Believe it or not, but the first AV updates were pushed to customers by physical media through standard ( non-“e-” ) mail.
Twenty or so years passed, enterprise computers are all connected to enterprise networks, enterprise networks are all connected to one another through the Internet and lo-and-behold there are those sneaky devices that constantly jump from one network to another (we fondly call them mobile devices and BYOD).
AV solutions have adapted to many of these changes over the years. Vendors are now able to process huge amounts of files and almost automatically find the distinguishing patterns that will become part of the next AV signature update. Pattern matching engines have become more powerful (to accommodate the larger set patterns) and complex (to look inside different file formats like compressed archives).
But in its basis the technology remains the same – looking for string patterns of previously observed software that was somehow identified as malware.
In a simple study we performed in the second half of 2012, we tested the ability of 40 different AV solutions to detect a random set of malware samples collected from random places over the web. We repeated the experiment with the same set of samples on a weekly basis for 6 weeks.
Results were depressing to anyone who relied on AV as their primary protection for enterprise data. Only one of the products used was able to detect all samples AFTER 6 weeks. None of them would detect all samples in the first week. Other parameters we measured in our study just contributed to this dismaying picture. It turned out that AV software was simply not adapting to the change in the threat model.
AV technology was effective in a world where virus coding was the practice of a few, most malware relied on self-replication within networks and most infections and most infections were through physical interaction. It was crucial for a computing model that was end-point centric – where most valuable data was always residing on a user’s workstation.
Today’s threat landscape is quite different. Malware variants are generated ad-hoc by programs and servers all over the world and distribution is achieved mostly through infected hosts or through email messages. Attackers almost never use the same malware sample twice so detecting its signature becomes useless at the same moment it was created – which is usually hours or days after infections have already occurred. However, this is not the saddest thing that could happen to AV software. BYOD is and unmanaged end-point is. If it wasn’t bad enough that AV software lost its effectiveness for managed devices, it has (inherently) no value for unmanaged devices connected to your network. In a threat landscape where most of your valuable assets are not tied to a specific end-point but rather stored in your data center – physical or virtual – a solution that does not affect the threat coming from unmanaged devices has a reduced effectiveness.

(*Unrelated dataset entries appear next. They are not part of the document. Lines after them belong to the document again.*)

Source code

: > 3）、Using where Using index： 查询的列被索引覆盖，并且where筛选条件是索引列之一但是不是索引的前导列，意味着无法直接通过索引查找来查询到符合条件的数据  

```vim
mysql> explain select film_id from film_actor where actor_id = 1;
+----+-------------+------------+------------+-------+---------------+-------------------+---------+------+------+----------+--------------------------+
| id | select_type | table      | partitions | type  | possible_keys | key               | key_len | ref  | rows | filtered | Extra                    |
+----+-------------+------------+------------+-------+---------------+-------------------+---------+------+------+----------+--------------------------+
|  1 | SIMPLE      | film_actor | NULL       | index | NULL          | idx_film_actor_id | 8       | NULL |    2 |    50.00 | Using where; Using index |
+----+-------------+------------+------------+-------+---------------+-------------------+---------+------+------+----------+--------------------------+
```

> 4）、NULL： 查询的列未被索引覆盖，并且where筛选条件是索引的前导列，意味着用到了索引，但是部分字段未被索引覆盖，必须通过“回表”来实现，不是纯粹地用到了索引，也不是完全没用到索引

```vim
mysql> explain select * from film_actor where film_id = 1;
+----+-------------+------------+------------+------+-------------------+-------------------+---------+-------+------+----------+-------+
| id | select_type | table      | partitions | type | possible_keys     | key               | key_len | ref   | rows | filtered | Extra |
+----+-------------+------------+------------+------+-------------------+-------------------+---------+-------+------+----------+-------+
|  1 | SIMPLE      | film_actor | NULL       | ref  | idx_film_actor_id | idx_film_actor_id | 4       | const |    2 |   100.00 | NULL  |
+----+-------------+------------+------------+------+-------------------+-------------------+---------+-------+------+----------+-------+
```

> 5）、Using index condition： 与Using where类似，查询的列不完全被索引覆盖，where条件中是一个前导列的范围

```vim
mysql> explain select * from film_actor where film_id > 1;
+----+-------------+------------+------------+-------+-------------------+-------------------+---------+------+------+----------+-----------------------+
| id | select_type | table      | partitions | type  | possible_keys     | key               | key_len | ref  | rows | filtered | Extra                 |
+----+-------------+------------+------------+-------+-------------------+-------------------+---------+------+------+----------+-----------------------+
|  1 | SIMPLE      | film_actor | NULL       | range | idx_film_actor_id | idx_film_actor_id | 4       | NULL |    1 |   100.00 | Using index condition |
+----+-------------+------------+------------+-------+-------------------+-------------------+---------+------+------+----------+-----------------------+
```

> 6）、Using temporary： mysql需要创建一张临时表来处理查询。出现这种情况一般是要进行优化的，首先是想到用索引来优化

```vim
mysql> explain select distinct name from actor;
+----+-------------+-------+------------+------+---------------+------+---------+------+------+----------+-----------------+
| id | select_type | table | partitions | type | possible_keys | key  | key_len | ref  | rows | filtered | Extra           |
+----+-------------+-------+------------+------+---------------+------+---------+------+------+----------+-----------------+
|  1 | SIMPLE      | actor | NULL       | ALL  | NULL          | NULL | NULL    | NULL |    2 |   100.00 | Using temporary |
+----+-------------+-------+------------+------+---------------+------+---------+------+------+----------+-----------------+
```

Modern security solutions operate on the basis of the assumption that some end-points within the organization network have been compromised by malware. Some try to identify infected machines within the network and some try to mitigate the effect of such compromise by protecting closely the data repositories. At times, such solutions even interact together in order to isolate infected machines from sensitive data repositories in a fast and effective way.
AV has served us well for 20 years but it’s time to say goodbye and move on. Enterprises must re purpose much of their AV budgets into a modern solution.